Call for tougher ‘hit-and-run’ laws debated
APOLICE and Crime Commissioner in the Westcountry has welcomed parliamentary debate around the sentencing of those involved in fatal road collisions.
A petition for tougher laws governing death by dangerous driving was debated in Westminster during this week’s national Road Safety Week.
The debate was sparked by two e-petitions, one of which followed the death of 31-year-old Ryan Saltern in 2019 at St Teath, in Cornwall.
Wayne Shilling, 39, of St Teath, was driving home from a carnival in St
Teath in July, 2019, when he collided with Mr Saltern, who was lying on the road and later died.
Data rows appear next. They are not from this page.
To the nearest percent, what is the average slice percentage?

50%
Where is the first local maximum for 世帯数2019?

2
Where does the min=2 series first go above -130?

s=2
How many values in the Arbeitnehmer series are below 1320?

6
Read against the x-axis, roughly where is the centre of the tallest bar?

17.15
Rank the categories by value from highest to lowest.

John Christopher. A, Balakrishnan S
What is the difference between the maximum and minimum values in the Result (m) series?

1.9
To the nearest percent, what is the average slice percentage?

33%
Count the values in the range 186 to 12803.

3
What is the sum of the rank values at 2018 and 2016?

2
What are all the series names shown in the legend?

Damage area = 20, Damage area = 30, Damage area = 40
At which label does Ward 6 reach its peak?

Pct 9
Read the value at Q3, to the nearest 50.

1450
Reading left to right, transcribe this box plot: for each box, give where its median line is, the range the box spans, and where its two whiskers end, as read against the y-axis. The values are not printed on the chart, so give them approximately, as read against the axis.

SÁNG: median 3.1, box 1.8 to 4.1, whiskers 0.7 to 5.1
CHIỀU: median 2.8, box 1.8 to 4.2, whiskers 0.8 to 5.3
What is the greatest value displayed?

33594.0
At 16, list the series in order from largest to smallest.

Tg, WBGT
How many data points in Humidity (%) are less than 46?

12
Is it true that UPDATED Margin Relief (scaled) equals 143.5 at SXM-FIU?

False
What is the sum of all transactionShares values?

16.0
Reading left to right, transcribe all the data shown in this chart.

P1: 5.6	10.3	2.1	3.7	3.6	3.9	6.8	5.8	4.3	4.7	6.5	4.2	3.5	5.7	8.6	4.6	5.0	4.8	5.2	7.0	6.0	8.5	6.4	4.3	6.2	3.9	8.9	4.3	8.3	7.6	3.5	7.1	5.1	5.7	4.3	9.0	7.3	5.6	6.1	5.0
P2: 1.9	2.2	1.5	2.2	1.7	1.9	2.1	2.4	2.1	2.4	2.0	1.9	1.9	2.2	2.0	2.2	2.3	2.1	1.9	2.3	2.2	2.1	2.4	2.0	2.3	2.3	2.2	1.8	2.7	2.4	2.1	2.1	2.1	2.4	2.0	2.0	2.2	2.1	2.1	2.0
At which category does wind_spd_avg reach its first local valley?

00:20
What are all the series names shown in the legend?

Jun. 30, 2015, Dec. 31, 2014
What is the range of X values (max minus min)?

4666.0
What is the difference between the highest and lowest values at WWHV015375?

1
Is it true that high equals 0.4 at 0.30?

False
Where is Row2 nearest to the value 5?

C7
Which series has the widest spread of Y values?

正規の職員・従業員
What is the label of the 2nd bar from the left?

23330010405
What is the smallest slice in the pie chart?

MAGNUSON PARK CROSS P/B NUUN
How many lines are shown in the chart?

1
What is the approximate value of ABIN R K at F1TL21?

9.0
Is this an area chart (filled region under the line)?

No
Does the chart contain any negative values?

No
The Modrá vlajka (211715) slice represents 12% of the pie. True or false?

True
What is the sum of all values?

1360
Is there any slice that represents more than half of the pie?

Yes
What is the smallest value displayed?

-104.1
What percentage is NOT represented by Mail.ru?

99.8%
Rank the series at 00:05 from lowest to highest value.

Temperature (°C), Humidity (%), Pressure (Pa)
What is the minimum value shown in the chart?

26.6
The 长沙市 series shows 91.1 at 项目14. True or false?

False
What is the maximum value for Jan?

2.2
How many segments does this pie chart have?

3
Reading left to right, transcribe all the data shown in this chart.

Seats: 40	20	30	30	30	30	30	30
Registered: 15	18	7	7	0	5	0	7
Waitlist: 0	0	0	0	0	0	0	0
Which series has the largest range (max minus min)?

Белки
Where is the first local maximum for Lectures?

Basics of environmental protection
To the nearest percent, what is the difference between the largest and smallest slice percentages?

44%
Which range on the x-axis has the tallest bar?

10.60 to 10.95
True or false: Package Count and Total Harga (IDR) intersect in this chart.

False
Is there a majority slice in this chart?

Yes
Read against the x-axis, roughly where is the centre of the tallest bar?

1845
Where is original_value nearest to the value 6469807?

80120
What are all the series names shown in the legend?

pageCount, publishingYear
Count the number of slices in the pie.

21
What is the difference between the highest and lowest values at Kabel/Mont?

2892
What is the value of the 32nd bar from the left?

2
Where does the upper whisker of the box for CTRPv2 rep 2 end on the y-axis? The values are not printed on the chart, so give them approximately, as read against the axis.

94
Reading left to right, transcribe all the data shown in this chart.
Shilling was last year given a fourmonth suspended prison sentence after pleading guilty to failing to stop and failing to report an accident. He was also disqualified from driving for 12 months, given an evening curfew for four months and ordered to pay a £207 victim surcharge and prosecution costs.
A petition started by Ryan’s family, which received more than 167,000 signatures, called for tougher punishments for driving offences regarding a “failure to stop, call 999 and render aid on scene until further help arrives”.
Currently, ‘hit-and-run’ drivers face a maximum sentence of six months where there is no other evidence of careless or dangerous driving. Mr Saltern’s family are calling for a minimum ten-year sentence with a maximum life sentence, a so-called Ryan’s Law.
Transport minister Andrew Stephenson told the debate in Parliament
on Monday: “We agree there may be something wrong with the law as it stands.”
He added: “As the next step, the Department is considering conducting a call for evidence on parts of the Road Traffic Act. Although details are still being worked on, I expect this will include failures to stop and report as an offence.”
Alison Hernandez, Police and Crime Commissioner for Devon, Cornwall and the Isles of Scilly and national APCC lead for road safety, commissioned a road safety survey last year which was completed by more than 66,000 people – 81% of whom believed road offences required more enforcement.
She said: “The debate in parliament was a really important one and it was great to see so much positive support for both petitions. We know the public want to see tougher enforcement taken against road offences, but – more than this – we need to save lives that are being needlessly lost. Every life lost to a road traffic collision is both devastating and avoidable.”